On 17 October 1996, the FLNC-CS committed two large bomb attacks in Nîmes, targeting the local tax office and the courthouse. Later that same day, the Bastia courthouse was bombed as well.

Also on 17 October, Alain Juppé held a meeting with interior minister Jean-Louis Debré, defense minister Charles Millon, and justice minister Jacques Toubon, where a plan of action regarding Corsica was heavily discussed. Shortly after the meeting, a judicial investigation is opened into the FLNC-CS guerrillas present in Tralonca during the initial press conference on 10 January. The FLNC responds:

“Following the threats of arrest for the Tralonca press conference, we declare to the emissary of the Élysée as well as to prime minister Juppé that our organization is prepared to participate in the manifestation of truth by giving the necessary explanation to the conditions of organization of this press conference and the response which was made regarding it. Let us warn Juppé against any attempt at elimination [of our organization]. The response would be of unexpected scale.”
— 18 October 1996 FLNC-CS press release

On 22 October, a parliamentary committee on the FLNC-CS was officially formed, composed of 40 members, none of which are deputies or senators from Corsica.

On 24 October, a wave of arrests are made targeting various nationalist officials in mainland France and Corsica. The FLNC-CS responds with a series of large-scale, violent attacks targeting police.
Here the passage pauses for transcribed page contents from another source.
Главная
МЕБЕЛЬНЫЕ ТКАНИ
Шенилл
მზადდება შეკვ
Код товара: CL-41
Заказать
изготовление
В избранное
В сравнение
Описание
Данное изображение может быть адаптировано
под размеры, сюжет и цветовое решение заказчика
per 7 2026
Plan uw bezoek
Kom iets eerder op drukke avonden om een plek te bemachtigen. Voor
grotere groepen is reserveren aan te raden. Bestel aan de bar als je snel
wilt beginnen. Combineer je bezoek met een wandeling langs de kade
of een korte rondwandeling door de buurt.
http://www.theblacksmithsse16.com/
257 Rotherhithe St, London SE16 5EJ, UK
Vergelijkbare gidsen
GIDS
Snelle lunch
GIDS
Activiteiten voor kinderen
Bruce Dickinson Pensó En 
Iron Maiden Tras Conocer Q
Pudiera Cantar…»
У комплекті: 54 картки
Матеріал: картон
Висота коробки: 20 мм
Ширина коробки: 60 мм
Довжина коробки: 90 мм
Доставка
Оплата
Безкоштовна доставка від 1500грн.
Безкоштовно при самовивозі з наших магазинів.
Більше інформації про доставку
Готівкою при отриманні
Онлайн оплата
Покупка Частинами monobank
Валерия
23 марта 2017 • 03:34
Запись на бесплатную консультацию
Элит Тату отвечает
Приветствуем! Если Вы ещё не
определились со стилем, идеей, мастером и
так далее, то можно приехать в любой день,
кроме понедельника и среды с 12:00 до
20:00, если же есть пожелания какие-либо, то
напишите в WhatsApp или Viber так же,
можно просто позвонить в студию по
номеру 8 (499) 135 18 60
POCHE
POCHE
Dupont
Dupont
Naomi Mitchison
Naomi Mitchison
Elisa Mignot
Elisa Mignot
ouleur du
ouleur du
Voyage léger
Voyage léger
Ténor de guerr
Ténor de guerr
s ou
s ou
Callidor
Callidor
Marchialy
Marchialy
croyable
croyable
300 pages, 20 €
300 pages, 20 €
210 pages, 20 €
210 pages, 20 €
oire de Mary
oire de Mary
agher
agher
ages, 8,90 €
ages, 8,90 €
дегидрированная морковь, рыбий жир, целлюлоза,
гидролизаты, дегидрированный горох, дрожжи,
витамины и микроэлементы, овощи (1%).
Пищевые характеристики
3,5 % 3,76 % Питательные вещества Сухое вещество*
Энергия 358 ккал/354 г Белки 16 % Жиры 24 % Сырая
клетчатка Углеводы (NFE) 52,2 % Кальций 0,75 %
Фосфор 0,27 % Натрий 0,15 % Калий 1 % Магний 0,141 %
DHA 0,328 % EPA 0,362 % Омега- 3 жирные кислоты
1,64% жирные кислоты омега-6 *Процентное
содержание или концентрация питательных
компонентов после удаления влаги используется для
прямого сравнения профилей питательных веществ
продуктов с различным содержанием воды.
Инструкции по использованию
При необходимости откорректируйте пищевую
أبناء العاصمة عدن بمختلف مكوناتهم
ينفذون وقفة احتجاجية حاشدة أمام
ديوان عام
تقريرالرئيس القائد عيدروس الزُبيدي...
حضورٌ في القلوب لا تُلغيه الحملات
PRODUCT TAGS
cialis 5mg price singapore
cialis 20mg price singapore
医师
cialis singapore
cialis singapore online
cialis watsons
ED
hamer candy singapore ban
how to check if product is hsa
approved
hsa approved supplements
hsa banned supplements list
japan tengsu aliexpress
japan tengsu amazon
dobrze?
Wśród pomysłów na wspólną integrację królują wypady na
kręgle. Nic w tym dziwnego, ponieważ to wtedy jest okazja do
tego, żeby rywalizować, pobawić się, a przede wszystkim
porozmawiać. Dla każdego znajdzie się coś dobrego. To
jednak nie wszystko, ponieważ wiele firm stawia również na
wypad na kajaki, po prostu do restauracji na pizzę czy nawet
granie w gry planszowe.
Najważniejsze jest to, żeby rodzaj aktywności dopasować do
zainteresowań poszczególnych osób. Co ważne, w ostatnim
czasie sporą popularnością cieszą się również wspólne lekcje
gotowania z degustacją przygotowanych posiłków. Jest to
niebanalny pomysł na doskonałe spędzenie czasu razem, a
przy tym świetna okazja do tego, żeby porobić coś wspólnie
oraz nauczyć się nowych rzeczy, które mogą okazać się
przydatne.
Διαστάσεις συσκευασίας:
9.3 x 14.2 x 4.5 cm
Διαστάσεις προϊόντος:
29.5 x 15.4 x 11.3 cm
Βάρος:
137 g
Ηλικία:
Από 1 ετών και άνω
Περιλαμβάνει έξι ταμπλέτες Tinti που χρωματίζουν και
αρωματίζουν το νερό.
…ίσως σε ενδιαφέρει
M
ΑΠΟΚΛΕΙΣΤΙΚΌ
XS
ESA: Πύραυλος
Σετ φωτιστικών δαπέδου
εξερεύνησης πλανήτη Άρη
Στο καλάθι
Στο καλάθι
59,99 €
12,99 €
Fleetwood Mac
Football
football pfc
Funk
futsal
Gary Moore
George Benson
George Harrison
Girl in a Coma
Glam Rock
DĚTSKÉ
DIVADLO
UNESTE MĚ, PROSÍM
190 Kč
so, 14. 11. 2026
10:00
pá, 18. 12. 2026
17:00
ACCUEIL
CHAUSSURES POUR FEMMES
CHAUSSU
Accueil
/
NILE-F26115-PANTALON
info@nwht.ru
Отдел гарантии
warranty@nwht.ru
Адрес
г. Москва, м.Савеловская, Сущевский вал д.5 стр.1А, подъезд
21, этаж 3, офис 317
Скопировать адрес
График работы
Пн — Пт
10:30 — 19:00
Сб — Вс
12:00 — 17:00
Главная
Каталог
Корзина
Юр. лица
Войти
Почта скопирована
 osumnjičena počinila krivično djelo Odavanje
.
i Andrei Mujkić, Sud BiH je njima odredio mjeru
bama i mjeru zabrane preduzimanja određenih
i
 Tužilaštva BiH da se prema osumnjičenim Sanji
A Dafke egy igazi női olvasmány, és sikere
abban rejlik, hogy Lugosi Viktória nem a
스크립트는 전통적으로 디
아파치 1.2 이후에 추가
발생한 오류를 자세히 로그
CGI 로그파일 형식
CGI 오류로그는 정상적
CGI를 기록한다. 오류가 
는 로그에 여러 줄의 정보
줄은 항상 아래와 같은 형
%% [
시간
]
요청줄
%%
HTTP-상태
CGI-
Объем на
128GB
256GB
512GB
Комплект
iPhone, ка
== Influence and legacy ==
The events in Tralonca left a lasting impression on Corsican politics and the wider Corsican conflict. It is often cited as a major reason for the large-scale criticism against the Juppé government, specifically interior minister Jean-Louis Debré and Alain Juppé himself. This, combined with a large amount of other grievances, notably the 1995 strikes, led to Alain Juppé and his cabinet resigning after the 1997 parliamentary snap elections in which his party, Rally for the Republic, lost a large amount of seats. The FLNC-CS attempted to open dialogue with the new Jospin government by calling a truce in May 1997, but the truce ended very quickly after the government never responded and the FLNC-5M attempted to sabotage the new peace by committing attacks and claiming them to be the work of the FLNC-CS.

Jospin, however, would go on to attempt to create peace in Corsica. Tralonca's failure influenced the creation of the Matignon agreements, a series of negotiations between nationalist organizations, both military and political, and the government, which began in November 1999.

Tralonca's failure is a contributing factor to the major, “war-like” escalation of the conflict from 1996-2000. It raised more conflicts with the “warlord” groups fighting in Corsica, which would continue until the end of the years of lead in 2001. This conflict was a major part of the road to the assassination of Claude Érignac, who was a major figure in the Tralonca process as the prefect of Corsica.

The failure of the Tralonca peace campaign was cited by François Santoni as one of the many reasons for his departure from the FLNC-CS and his creation of Armata Corsa. Santoni claimed the ceasefire, though he disagreed with the state of it at the time, should’ve been honored “on principle”.